Despite this hope, we are now in the third anniversary of the COVID-19 pandemic. It is clear that many higher education workers are confused, exhausted, and anxious about the future. Many are leaving their current career path. 55% of U.S. college professors said that they are considering changing careers or retiring early. This was even back in February 2021. Big, existential questions about the future workforce and higher education need to be answered. Higher education professionals all over the world are being forced to fly planes with a lot of stressed-out passengers, without a flight plan, clear destination, or refueling stop. They have to keep the plane in flight, navigate through endless unknowns, deal with clear air turbulence (and look at you, endless virus variants that keep disrupting plans), and maintain a calm demeanor. It is clear that educators have a huge need. In December, 500 educators joined our All Access online community to learn tips and information about improving their professional wellbeing. It is educators, second only to health care professionals, who need to be heard, supported, and represented in the national dialog. During this time of uncertainty, even though we cannot offer answers to the many unanswered questions surrounding this pandemic, it is possible to lean in, listen intently, and pay attention to what’s being spoken.

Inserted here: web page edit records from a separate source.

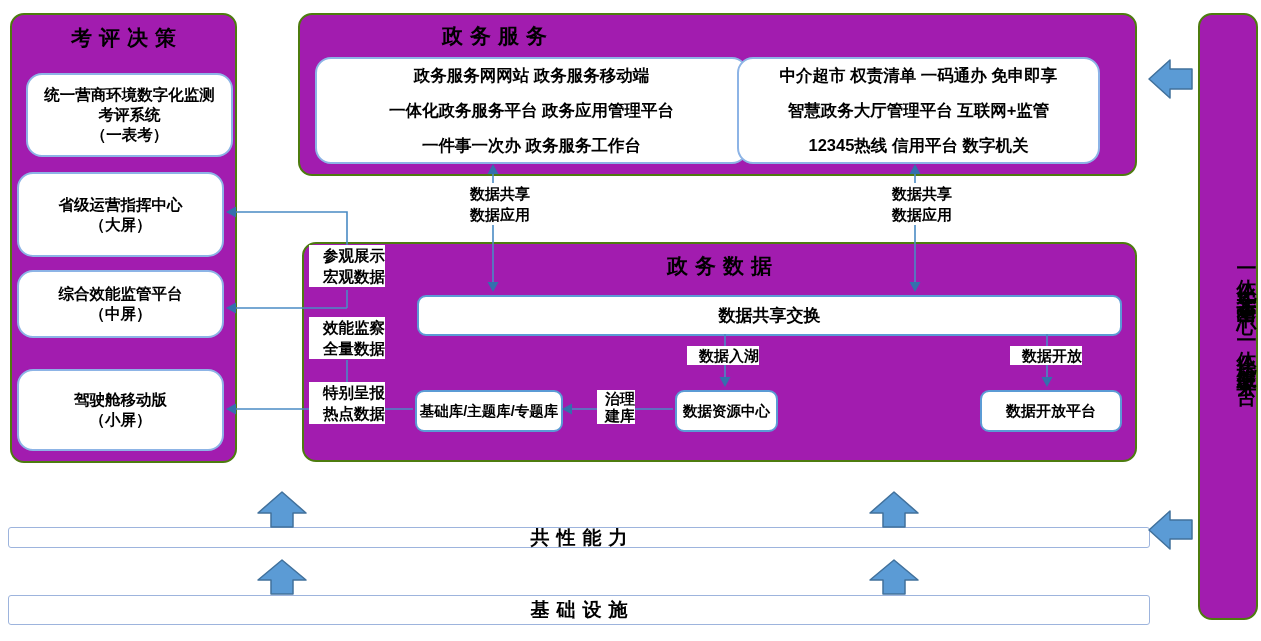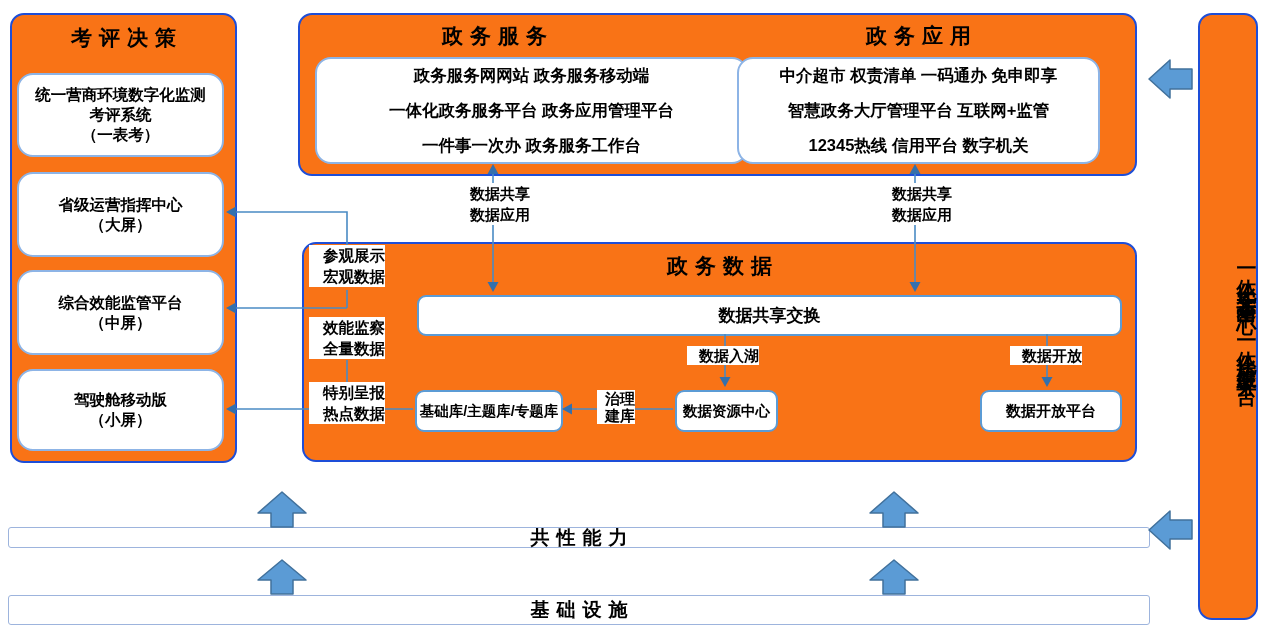--- a/index.html
+++ b/index.html
@@ -10,7 +10,7 @@
   }
   .abs{position:absolute;box-sizing:border-box;}
   
-  .container{border:2px solid #1d4ed8;border-radius:14px;background:#f97316;z-index:2;padding-left:38px;}
+  .container{border:2px solid #4d7c0f;border-radius:14px;background:#a21caf;z-index:2;padding-left:38px;}
   
   .soft-box{border:2px solid #8db4e6;border-radius:16px;background:#ffffff;z-index:2;
     display:flex;flex-direction:column;align-items:center;justify-content:center;text-align:center;}

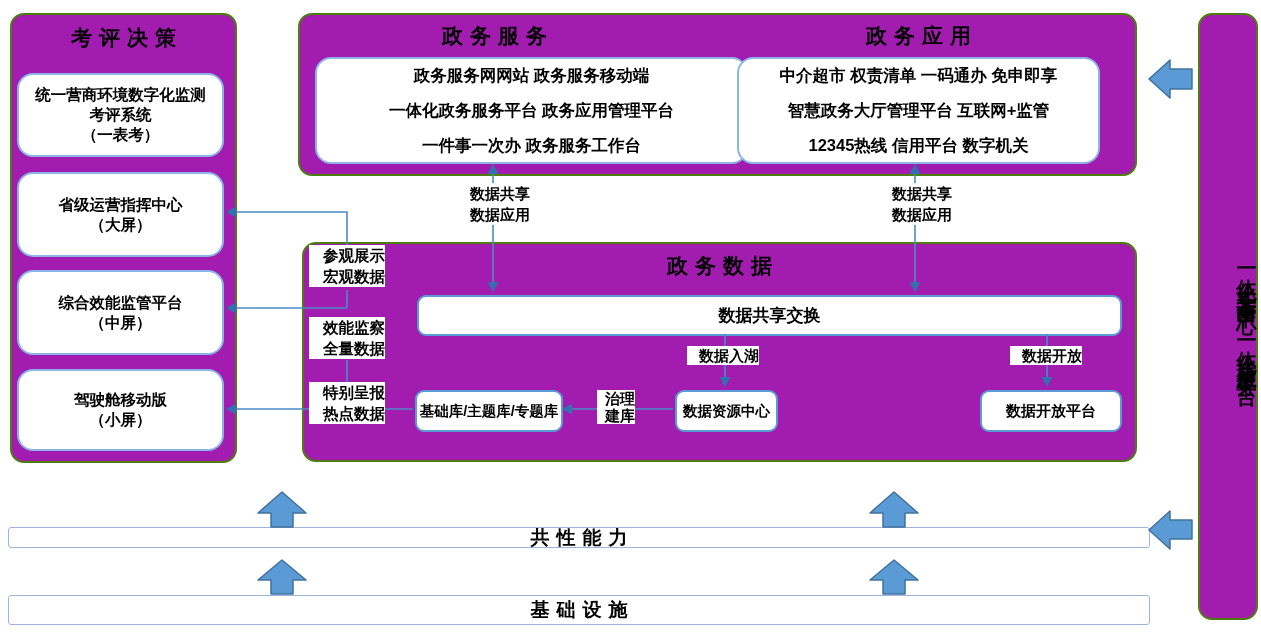--- a/index.html
+++ b/index.html
@@ -55,7 +55,6 @@
 
   <div class="abs container" style="left:298px;top:13px;width:839px;height:163px;">
     <div class="abs panel-title" style="left:15px;top:7px;width:359px;">政务服务</div>
-    <div class="abs panel-title" style="left:437px;top:7px;width:363px;">政务应用</div>
     <div class="abs soft-box svc-line" style="left:15px;top:42px;width:433px;height:107px;">
       <span class="ln">政务服务网网站 政务服务移动端</span>
       <span class="ln">一体化政务服务平台 政务应用管理平台</span>

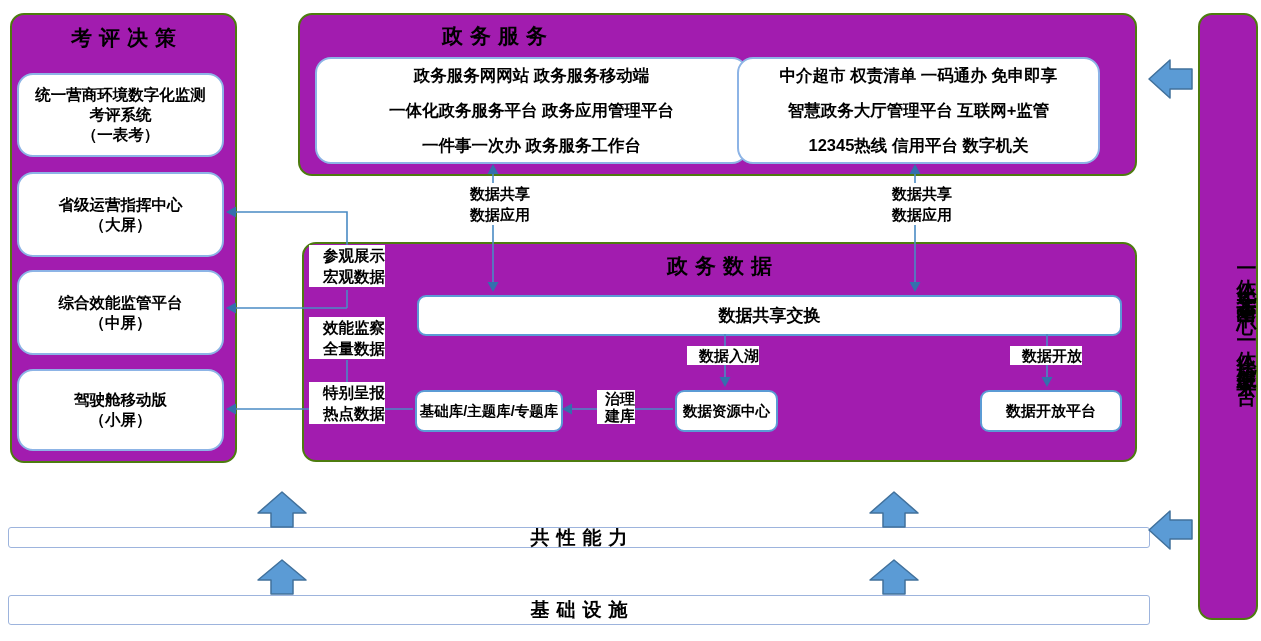--- a/index.html
+++ b/index.html
@@ -34,7 +34,7 @@
 
   <div class="abs container" style="left:10px;top:13px;width:227px;height:450px;">
     <div class="abs panel-title" style="left:0;top:9px;width:100%;">考评决策</div>
-    <div class="abs soft-box left-line" style="left:5px;top:58px;width:207px;height:84px;">
+    <div class="abs soft-box left-line" style="left:14px;top:58px;width:207px;height:84px;">
       <span class="ln">统一营商环境数字化监测</span>
       <span class="ln">考评系统</span>
       <span class="ln">（一表考）</span>

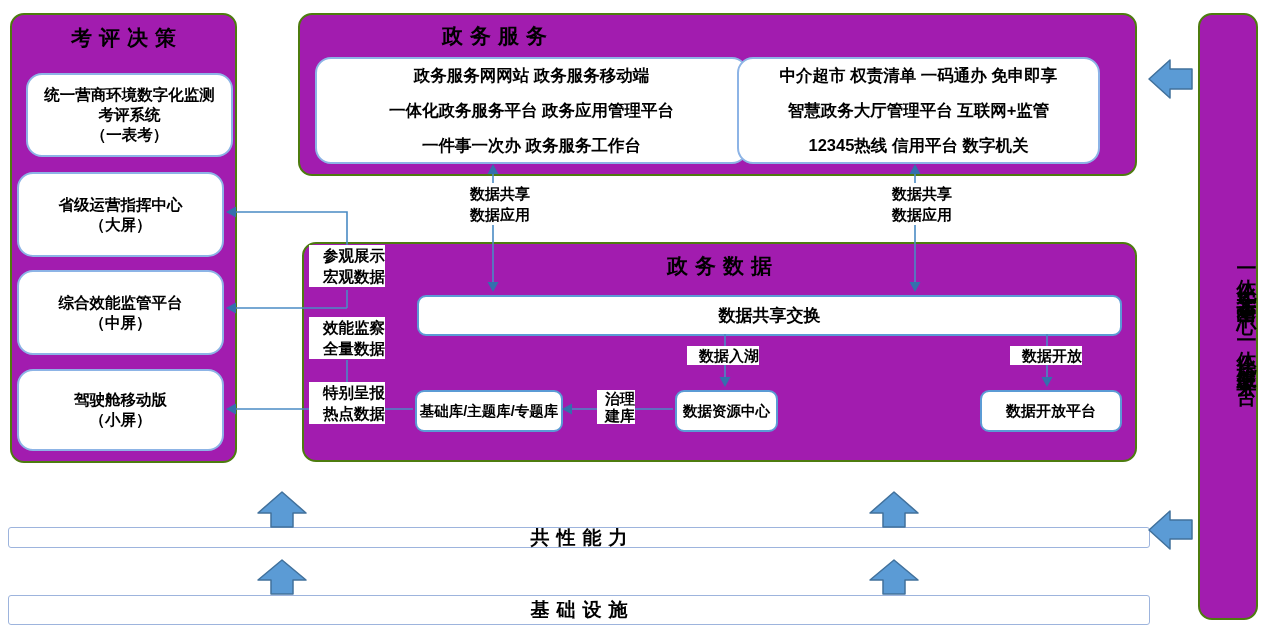--- a/index.html
+++ b/index.html
@@ -43,7 +43,7 @@
       <span class="ln">省级运营指挥中心</span>
       <span class="ln">（大屏）</span>
     </div>
-    <div class="abs soft-box left-line" style="left:5px;top:255px;width:207px;height:85px;">
+    <div class="abs soft-box left-line" style="left:5px;top:255px;width:207px;height:68px;">
       <span class="ln">综合效能监管平台</span>
       <span class="ln">（中屏）</span>
     </div>

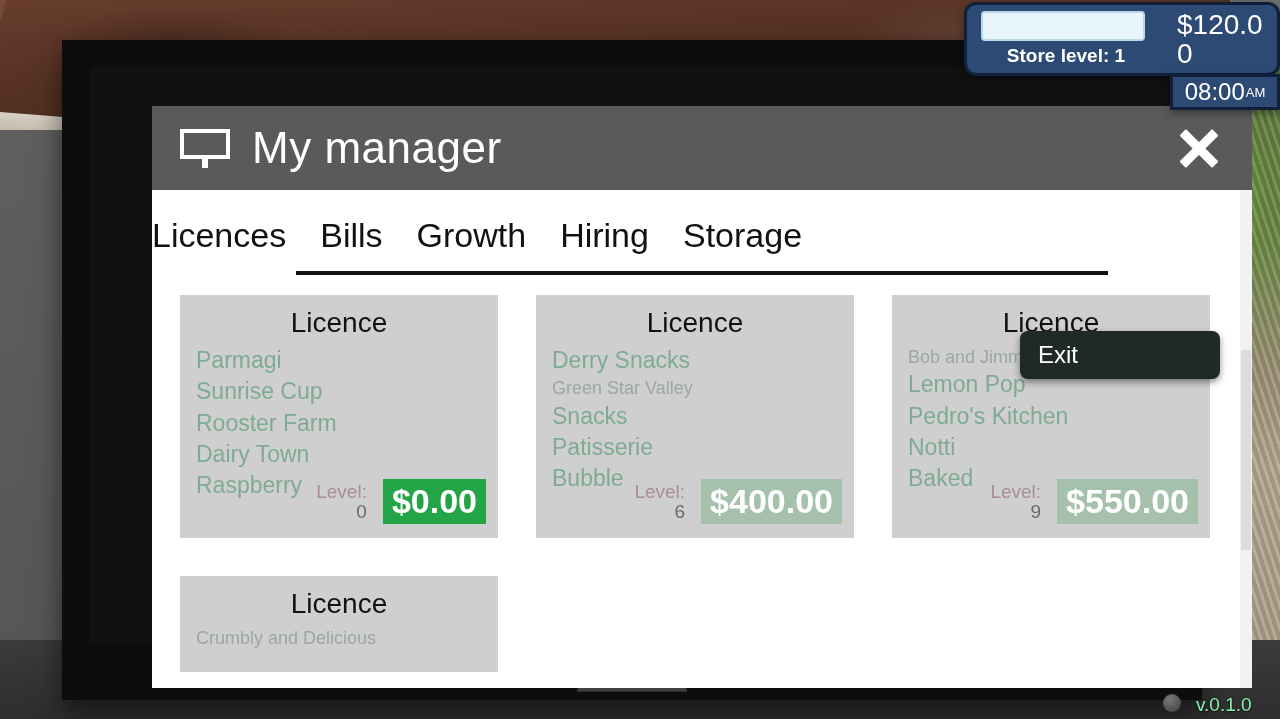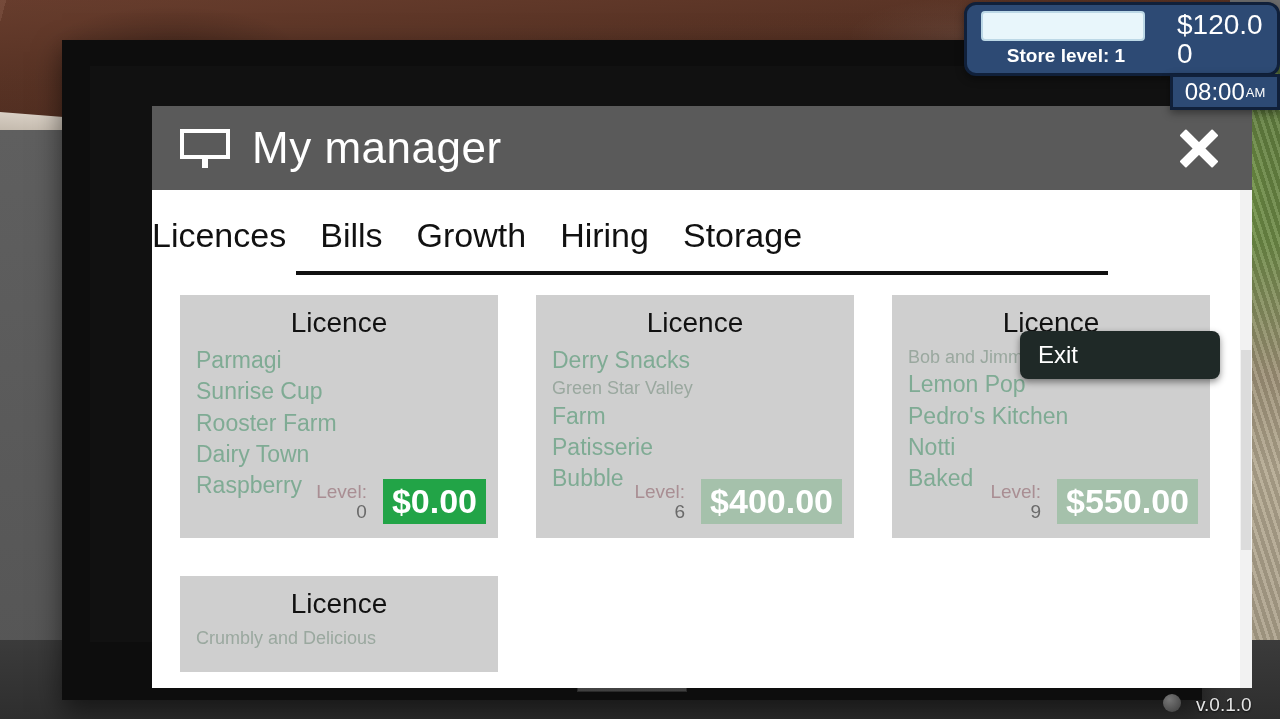--- a/index.html
+++ b/index.html
@@ -264,7 +264,7 @@
           <div class="card-title">Licence</div>
           <div class="card-line">Derry Snacks</div>
           <div class="card-line small">Green Star Valley</div>
-          <div class="card-line">Farm</div>
+          <div class="card-line">Snacks</div>
           <div class="card-line">Patisserie</div>
           <div class="card-line">Bubble</div>
           <div class="card-foot">

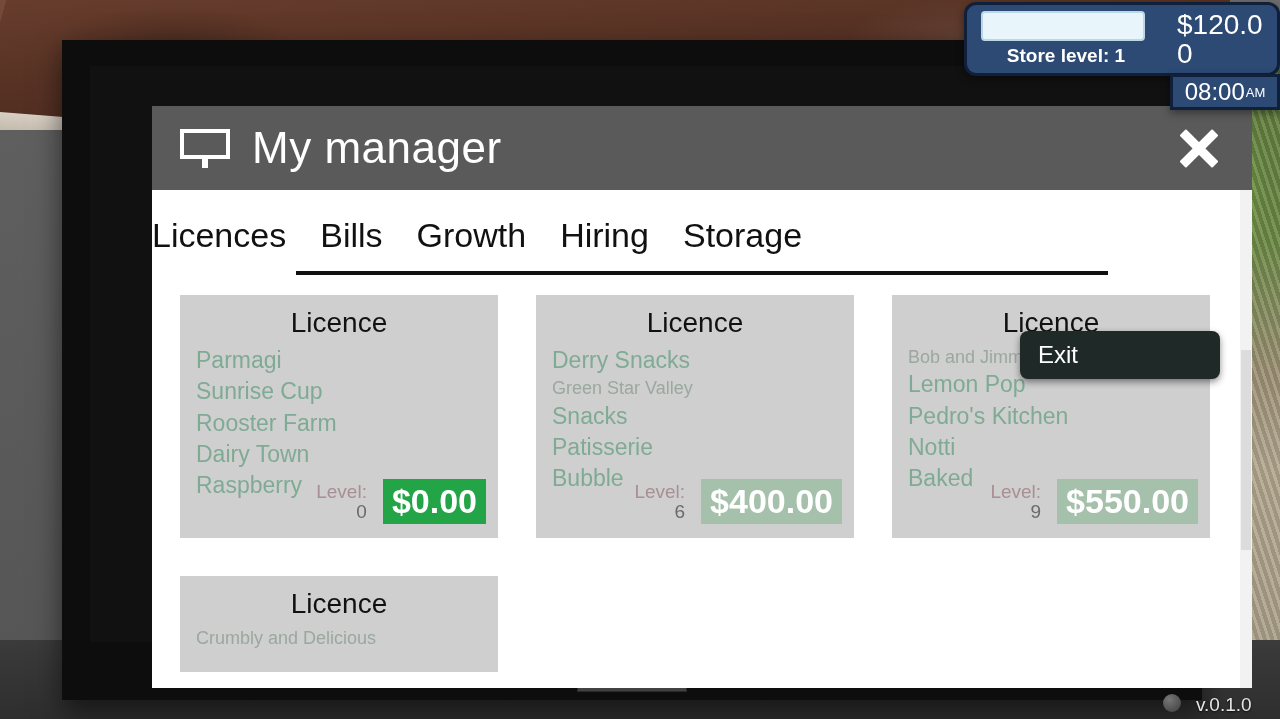--- a/index.html
+++ b/index.html
@@ -199,7 +199,7 @@
     border-radius: 50%; background: radial-gradient(circle at 35% 30%, #777, #3c3c3c);
   }
   .version {
-    position: absolute; left: 1196px; top: 694px; color: #e5e5e5;
+    position: absolute; left: 1196px; top: 694px; color: #86efac;
     font-size: 19px; text-shadow: 0 1px 2px rgba(0,0,0,.8);
   }
 </style>

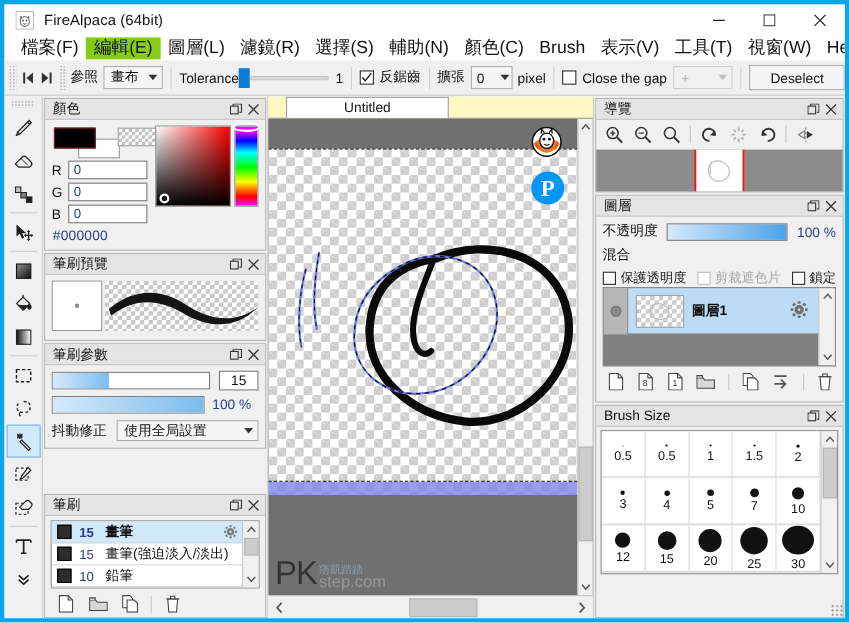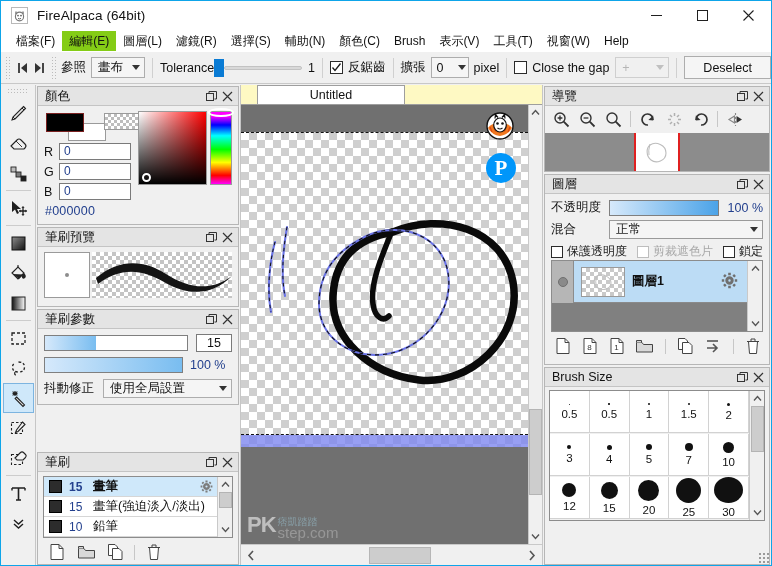--- a/index.html
+++ b/index.html
@@ -12,7 +12,7 @@
     -webkit-font-smoothing: none;
   }
   #app { position:relative; width:772px; height:566px; background:#f0f0f0;
-         border:1px solid #0ea5e9; overflow:hidden; }
+         border:4px solid #0ea5e9; overflow:hidden; }
 
   
   .titlebar { height:29px; background:#ffffff; display:flex; align-items:center;

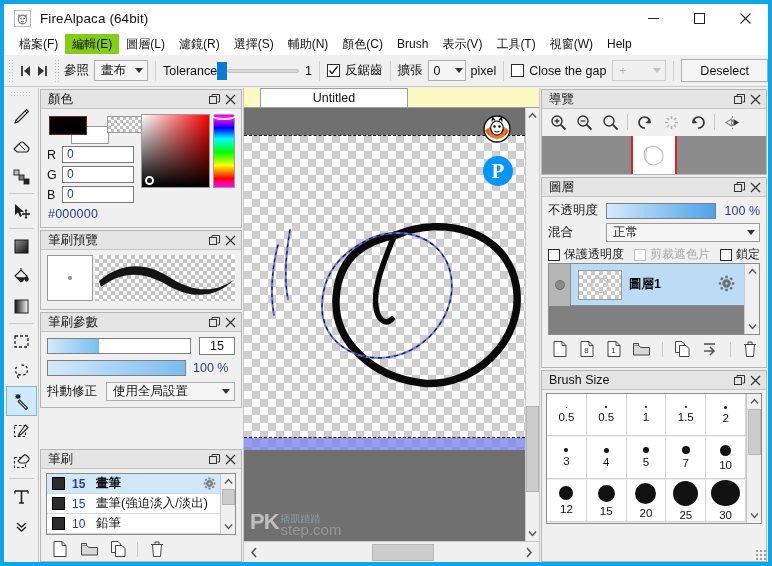--- a/index.html
+++ b/index.html
@@ -29,7 +29,7 @@
   
   .menubar { height:22px; display:flex; align-items:center; background:#ffffff;
              padding-left:8px; border-bottom:1px solid #ffffff; }
-  .menu-item { font-size:12px; padding:2px 7px; color:#111; line-height:16px;
+  .menu-item { font-size:16px; padding:2px 7px; color:#111; line-height:16px;
                white-space:nowrap; }
   .menu-item.sel { background:#84cc16; }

That’s what we did. We used our network and resources for research and asked specific questions to our customers about their hardships as well as their new realities. We launched a new survey this year, the first of its kind, to get the pulse of faculty across the country. We are confident that we can offer a sense of the most significant changes in the country through our Faces of Faculty research as well as our ongoing work with Digital Pulse Survey. Although our quantitative research is still ongoing we can clearly see that higher education expectations, its service and the outcomes it delivers are changing rapidly. Here are two macro themes that we have identified so far. We also offer some advice for institutional leaders who want to help educators navigate the sea of change.

The Theme: Professional expectations have been blurred by the digital shift.
The Finding: With online learning rapidly becoming ubiquitous, something else is happening: students’ expectation of faculty is tacitly shifting from, “I can contact you during set workday hours,” to “You are always online and always available when I need you.” With that shift, faculty say that the personal/professional waters have become murky and they don’t necessarily appreciate the new expectations. A busy work life can lead to burnout, especially when educators are dealing with personal challenges. Some may worry that not being available at all times will negatively impact their performance evaluations or student reviews. Inconsistency in student experiences, as well as student performance, can be caused by a lack of clarity from HED leaders and differing standards between educators and courses.
The takeaway: Faculty morale, performance, and ultimately retention can all be affected by the “all or nothing” rule. It is crucial to allow faculty to set reasonable boundaries. It is crucial for educators to feel respected and valued. They must also know that they are respected and valued professionals who can set their own reasonable boundaries. It could be a boon for them to have that permission.